--- Extract ---

In effect, our ancient seers knew that the entire universe had emerged from a single point of energy. They also knew that one day the universe may collapse back into that very singularity—what physicists now call a black hole. And finally, they were aware that the process of the creation of a new universe would start from the singularity all over again. Just think about it. What if that singularity were God? In that case, wouldn’t everything that was created thereafter from that singularity also be God?
The ancient Egyptians saw the sun rise in the East and set in the West. They didn’t know what the sun was so they made the sun into a God. They called him Ra. Ra woke in the morning and traveled across the sky in his chariot during the day until he stopped to sleep at night. Alas, in later years it was proved that the sun was a giant ball of flaming energy around which several planets rotated thus causing the phenomenon of day and night. Once science could explain the notion of the sun, the planets, and the mechanics of day and night, Ra lost his divinity. Divinity, in a sense, is that which cannot be explained. As we find rational explanations via scientific progress, we seem to leave a little less room for God in our lives.
There was a time when I believed in karma. The business training in financial accounting had taught me to believe that every debit had a corresponding credit and vice-versa. But then I read about the multidimensionality of time. In effect, I realized that I could be living in parallel universes at the present moment. Having eliminated sequential time, I now wonder how I can possibly be punished for misdeeds of a previous life if I am living all my lives simultaneously. What if my soul is simply the invisible connecting tissue that links my multiple forms in various dimensions? Is it possible that when I’m dreaming in one parallel life, I may actually be living in yet another?

--- Records provided ---

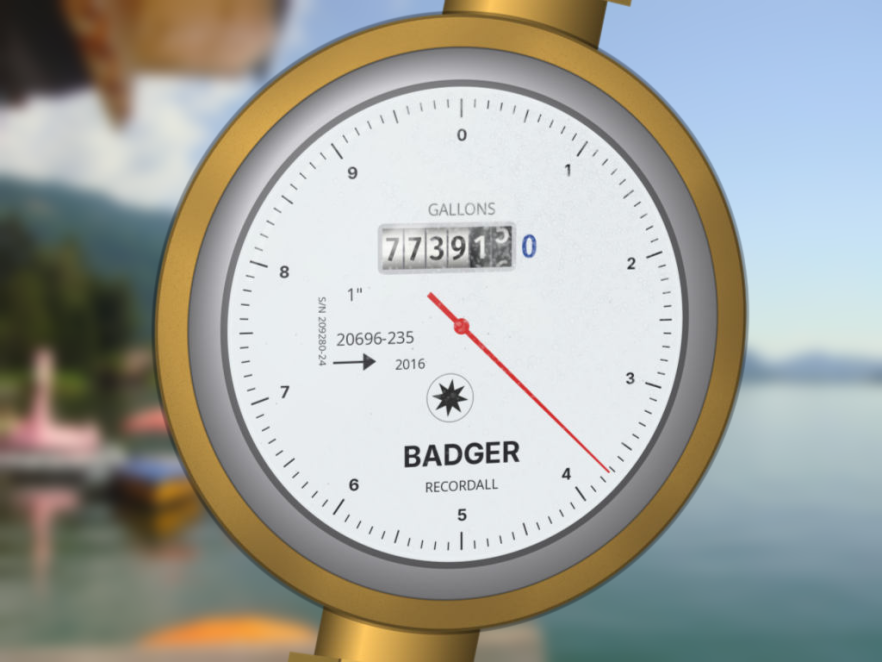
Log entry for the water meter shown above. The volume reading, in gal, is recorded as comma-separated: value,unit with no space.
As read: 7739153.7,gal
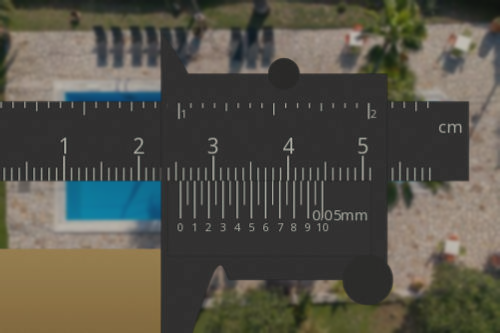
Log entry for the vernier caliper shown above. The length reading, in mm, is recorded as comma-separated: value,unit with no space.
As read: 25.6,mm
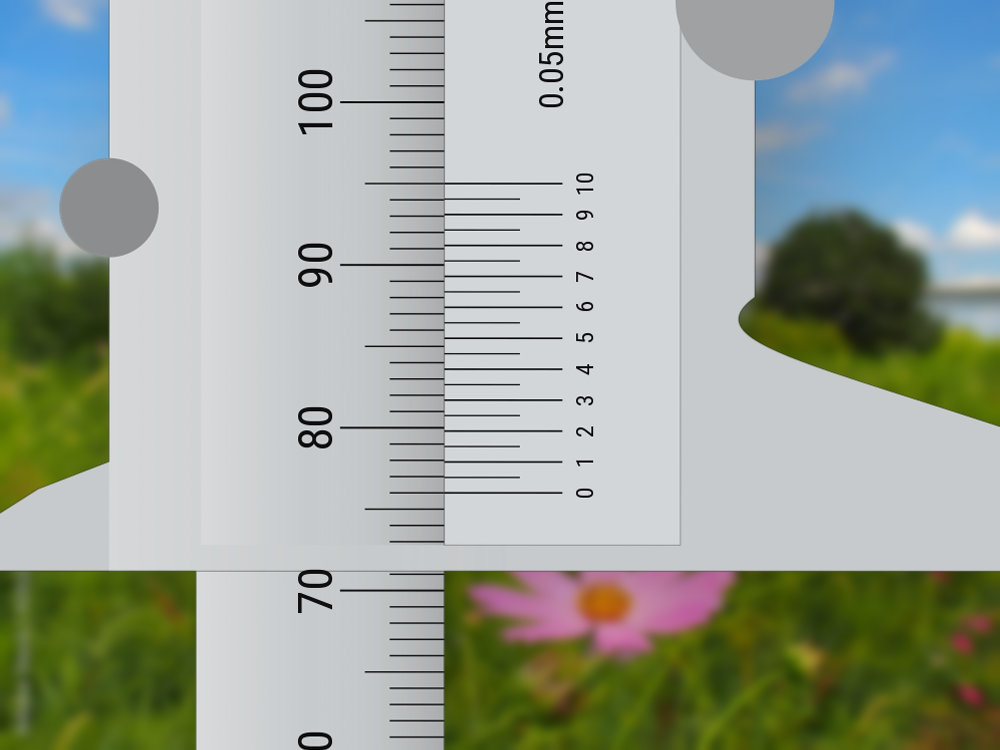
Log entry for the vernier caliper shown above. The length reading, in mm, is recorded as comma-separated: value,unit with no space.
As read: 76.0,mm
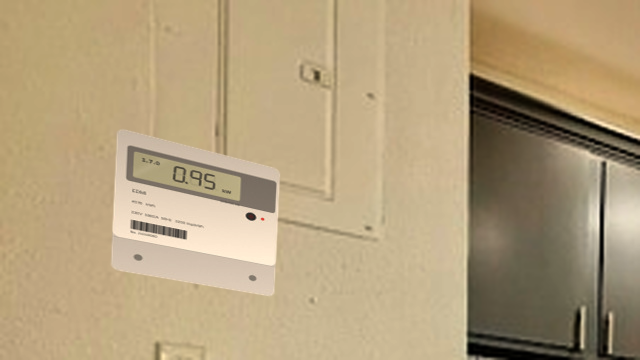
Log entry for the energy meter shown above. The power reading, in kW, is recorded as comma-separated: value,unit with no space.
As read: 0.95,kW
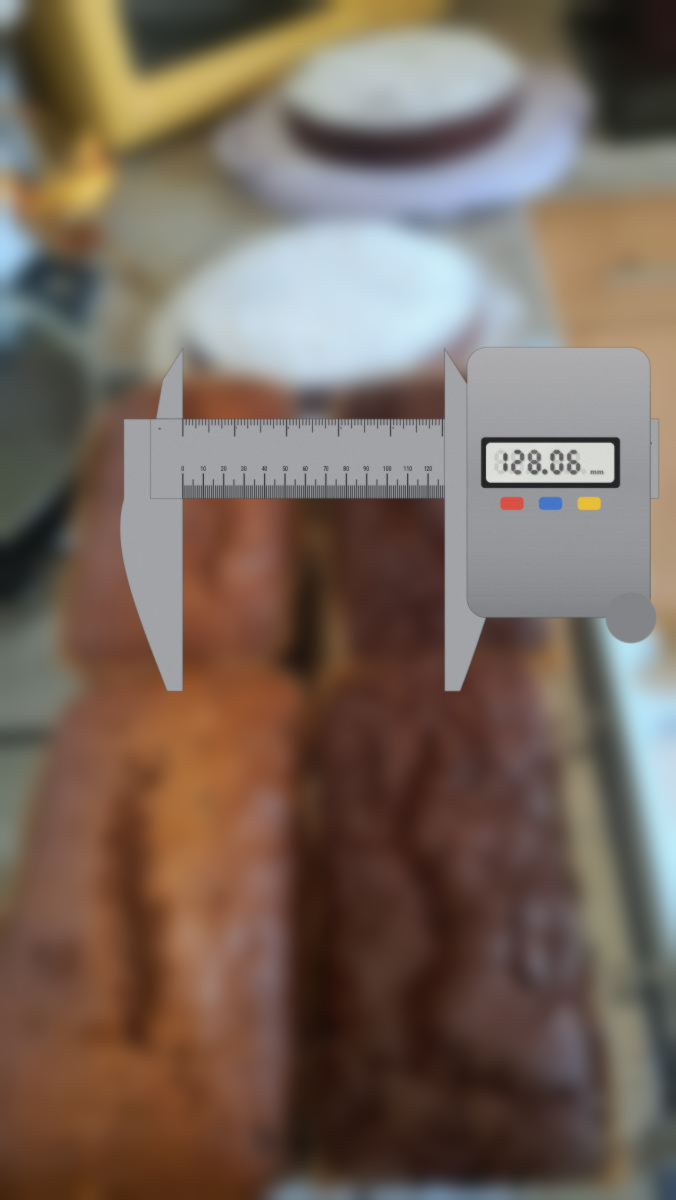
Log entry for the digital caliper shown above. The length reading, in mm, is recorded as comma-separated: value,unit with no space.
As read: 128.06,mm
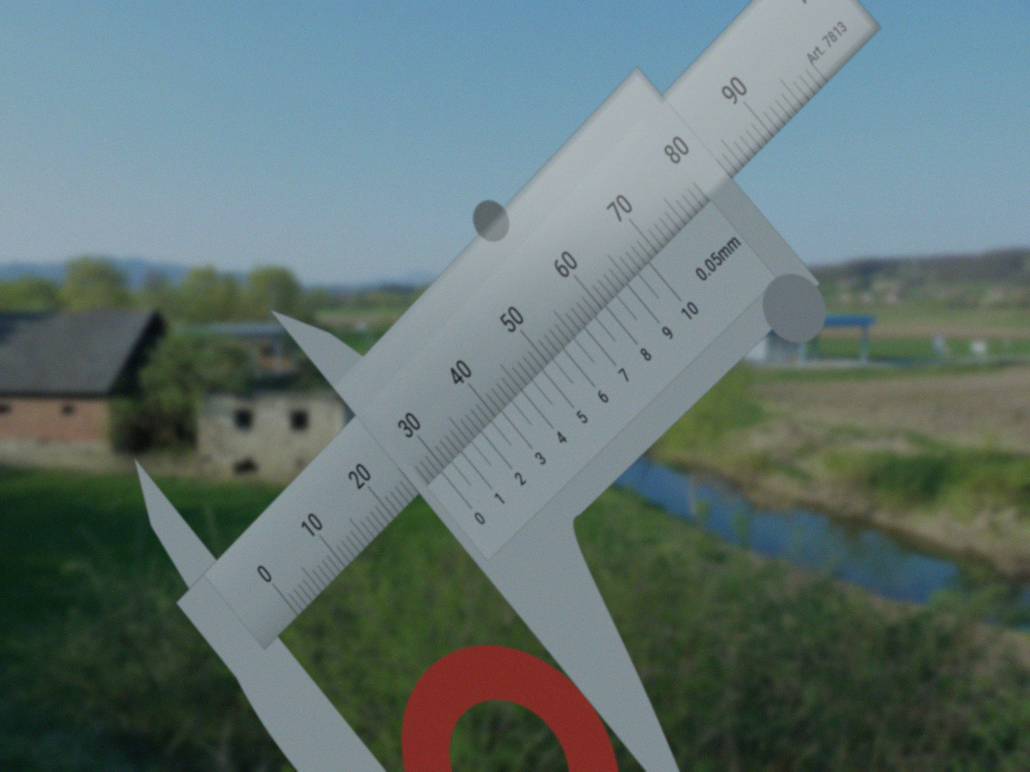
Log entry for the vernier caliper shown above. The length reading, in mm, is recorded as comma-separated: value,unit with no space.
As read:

---

Problems to work on
1. Summarize the passage above in two sentences.
2. Copy everything in the passage above from "The ancient Egyptians" down to "in our lives.".
3. Answer these questions about the passage above:
(a) What name did the ancient Egyptians give the sun?
(b) What did the business training in financial accounting teach the writer to believe?
(c) What do physicists now call the singularity into which the universe may collapse?

Completed exercise
1. The passage holds that ancient seers knew the universe emerged from a single point of energy, may collapse back into it, and would begin again from it, and it asks whether that singularity might be God. It then describes how the Egyptian sun god Ra lost his divinity once science explained the sun, and how reading about the multidimensionality of time led the writer to question karma.

2.
The ancient Egyptians saw the sun rise in the East and set in the West. They didn’t know what the sun was so they made the sun into a God. They called him Ra. Ra woke in the morning and traveled across the sky in his chariot during the day until he stopped to sleep at night. Alas, in later years it was proved that the sun was a giant ball of flaming energy around which several planets rotated thus causing the phenomenon of day and night. Once science could explain the notion of the sun, the planets, and the mechanics of day and night, Ra lost his divinity. Divinity, in a sense, is that which cannot be explained. As we find rational explanations via scientific progress, we seem to leave a little less room for God in our lives.

3.
(a) Ra
(b) That every debit had a corresponding credit and vice-versa
(c) A black hole